> **Activity**
Wherever the string "scale" occurs in a line of these records, report that line.

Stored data
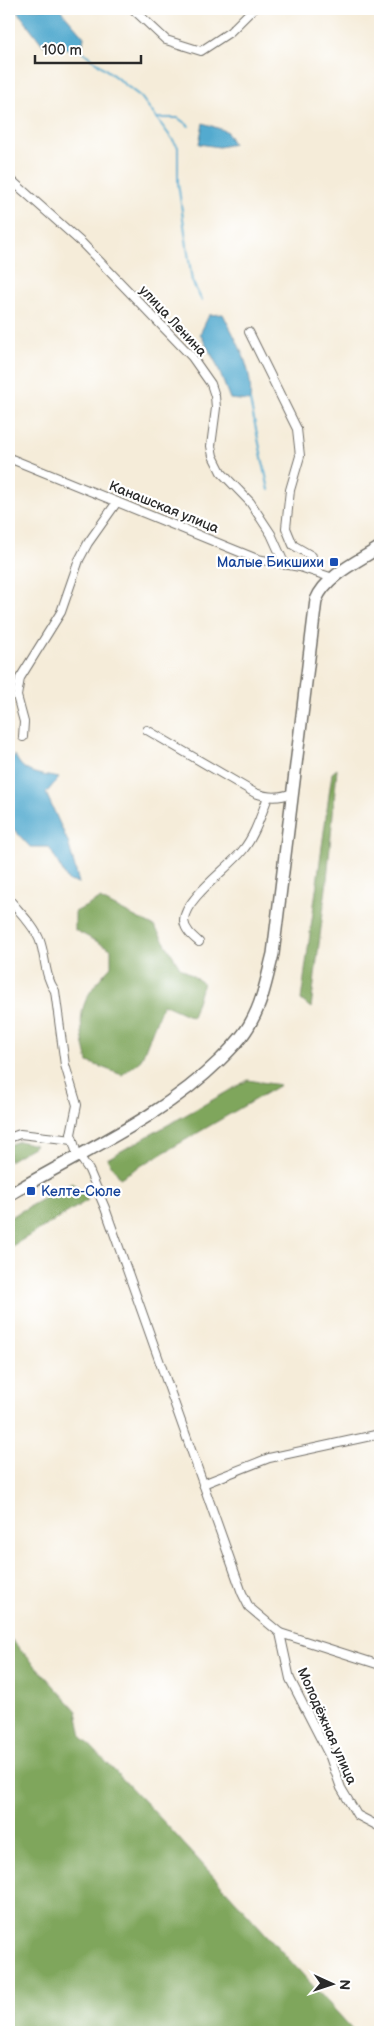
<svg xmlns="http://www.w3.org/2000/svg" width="389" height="2041" viewBox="0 0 389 2041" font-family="'Balsamiq Sans',sans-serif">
<rect width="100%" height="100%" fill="#fff"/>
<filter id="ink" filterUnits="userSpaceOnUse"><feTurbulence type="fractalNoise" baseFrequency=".02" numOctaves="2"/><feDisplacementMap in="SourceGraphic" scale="10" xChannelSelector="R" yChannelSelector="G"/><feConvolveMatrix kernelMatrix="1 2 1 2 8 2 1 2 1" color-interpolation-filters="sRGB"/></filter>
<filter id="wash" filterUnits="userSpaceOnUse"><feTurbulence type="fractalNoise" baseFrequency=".0096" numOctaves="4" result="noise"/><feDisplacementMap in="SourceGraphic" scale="20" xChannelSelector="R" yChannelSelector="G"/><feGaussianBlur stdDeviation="1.12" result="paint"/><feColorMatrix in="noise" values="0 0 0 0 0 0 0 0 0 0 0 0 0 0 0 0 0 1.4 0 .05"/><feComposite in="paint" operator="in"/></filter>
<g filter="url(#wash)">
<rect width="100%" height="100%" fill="#f5ecd9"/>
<g fill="#7fa65c" stroke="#556844">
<path d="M 337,769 L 327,880 L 311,1008 L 301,1000 L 332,773 Z"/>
<path d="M 100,899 L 155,927 L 180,967 L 203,983 L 192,1017 L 163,1004 L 141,1060 L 122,1075 L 88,1062 C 76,1015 78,1002 111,966 L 111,949 L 75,930 L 75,912 Z"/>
<path d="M 248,1080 L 280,1085 L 120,1178 L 107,1159 Z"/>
<path d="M 19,1141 L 36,1145 L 9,1161 L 9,1145 Z"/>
<path d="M 72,1182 L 88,1200 L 9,1248 L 9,1218 Z"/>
<path d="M 9,1637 L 77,1711 L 82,1737 L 164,1822 L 355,2032 L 9,2032 Z"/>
</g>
<g fill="#52aacf" stroke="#3e6a7d">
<path d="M 21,9 L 60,9 L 84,37 L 82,51 L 43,45 L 18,12 Z"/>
<path d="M 203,123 L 226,131 L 233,144 L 219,147 L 199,144 Z"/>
<path d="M 223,314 C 237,342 254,369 250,401 L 230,399 L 216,363 L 200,334 L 209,315 Z"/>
<path d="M 15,755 C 23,775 40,774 59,778 L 46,793 L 68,842 L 79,883 L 68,881 L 49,847 L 30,847 L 9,824 L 9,763 Z"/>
</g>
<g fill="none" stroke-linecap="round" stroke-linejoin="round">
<g stroke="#52aacf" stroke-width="2">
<path d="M 82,51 L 141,97 L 178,147 L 178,183 L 192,281 L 202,301"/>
<path d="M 156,118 L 178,118 L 189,126"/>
<path d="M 250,401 L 269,490"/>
</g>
</g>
</g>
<g filter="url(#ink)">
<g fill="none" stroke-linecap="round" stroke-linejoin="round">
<defs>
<g id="street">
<path d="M 133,9 L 166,40 L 201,51 L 230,32 L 253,9"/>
<path d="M 9,178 L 82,243 L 192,357 L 211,384 L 215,396 L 216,408 L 211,446 L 213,456 L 221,472 L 250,502 L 271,534 L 285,565"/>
<path d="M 249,332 L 297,429 L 300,456 L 290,490 L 286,528 L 293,545 L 312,556 L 312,570"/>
<path d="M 9,458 L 257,559 L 300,567 L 333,578"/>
<path d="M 147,730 L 255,793 C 269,798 279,798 293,793"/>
<path d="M 23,737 L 24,722 L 17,696 L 20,678 L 61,612 L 79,560 L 88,543 L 117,502"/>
<path d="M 9,899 C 19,912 34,925 40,941 C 46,958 44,975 55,991 L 65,1065 L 77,1105 L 71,1134 L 76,1151 L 89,1170 L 105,1208 L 242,1593 L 249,1607 L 280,1633"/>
<path d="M 199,942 C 192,936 185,930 184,921 C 183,900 230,867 243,850 C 255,835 261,815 268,797"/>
<path d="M 9,1138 L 20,1134 L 73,1140"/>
<path d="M 203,1484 L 269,1458 L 380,1434"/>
<path d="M 380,1665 L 280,1633 L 290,1679 L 330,1757 L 341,1788 L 357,1815 L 380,1827"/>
</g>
<path id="secondary" d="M 9,1195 C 80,1152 160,1119 220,1060 C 231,1049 244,1036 251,1022 C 263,1001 267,977 273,954 L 316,600 C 326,575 359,561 380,547"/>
</defs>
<use href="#street" stroke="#726f68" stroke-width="10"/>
<use href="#secondary" stroke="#726f68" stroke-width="14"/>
<use href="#street" stroke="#fff" stroke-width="8"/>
<use href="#secondary" stroke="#fff" stroke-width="11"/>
</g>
</g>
<g fill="#1a4fb4" stroke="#fff" stroke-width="2">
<rect x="329" y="557" width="10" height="10" rx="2.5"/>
<rect x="26" y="1186" width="10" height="10" rx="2.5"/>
</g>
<g text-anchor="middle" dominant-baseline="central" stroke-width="4.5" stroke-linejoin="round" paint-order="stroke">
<g font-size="14" fill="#2b2b2b" stroke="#fff">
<text transform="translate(173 321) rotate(47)">улица Ленина</text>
<text transform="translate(164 507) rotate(22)">Канашская улица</text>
<text transform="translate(327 1726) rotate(66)">Молодёжная улица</text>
</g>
<g font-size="14" fill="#164399" stroke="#fff" text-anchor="end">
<text x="324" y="562">Малые Бикшихи</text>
<text x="41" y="1191" text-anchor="start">Келте-Сюле</text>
</g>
</g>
<rect width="389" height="2041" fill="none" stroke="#fff" stroke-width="30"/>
<g transform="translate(332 1984) rotate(93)" stroke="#ffffff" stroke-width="4" paint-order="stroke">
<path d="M0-4L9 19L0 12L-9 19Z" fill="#2b2b2b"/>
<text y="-8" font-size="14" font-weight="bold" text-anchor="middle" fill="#2b2b2b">N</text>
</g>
<path d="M35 55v8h106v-8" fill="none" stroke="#2b2b2b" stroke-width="2.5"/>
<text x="42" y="55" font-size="15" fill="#2b2b2b" stroke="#ffffff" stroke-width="4" paint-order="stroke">100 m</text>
</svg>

> **Output of the task**
<filter id="ink" filterUnits="userSpaceOnUse"><feTurbulence type="fractalNoise" baseFrequency=".02" numOctaves="2"/><feDisplacementMap in="SourceGraphic" scale="10" xChannelSelector="R" yChannelSelector="G"/><feConvolveMatrix kernelMatrix="1 2 1 2 8 2 1 2 1" color-interpolation-filters="sRGB"/></filter>
<filter id="wash" filterUnits="userSpaceOnUse"><feTurbulence type="fractalNoise" baseFrequency=".0096" numOctaves="4" result="noise"/><feDisplacementMap in="SourceGraphic" scale="20" xChannelSelector="R" yChannelSelector="G"/><feGaussianBlur stdDeviation="1.12" result="paint"/><feColorMatrix in="noise" values="0 0 0 0 0 0 0 0 0 0 0 0 0 0 0 0 0 1.4 0 .05"/><feComposite in="paint" operator="in"/></filter>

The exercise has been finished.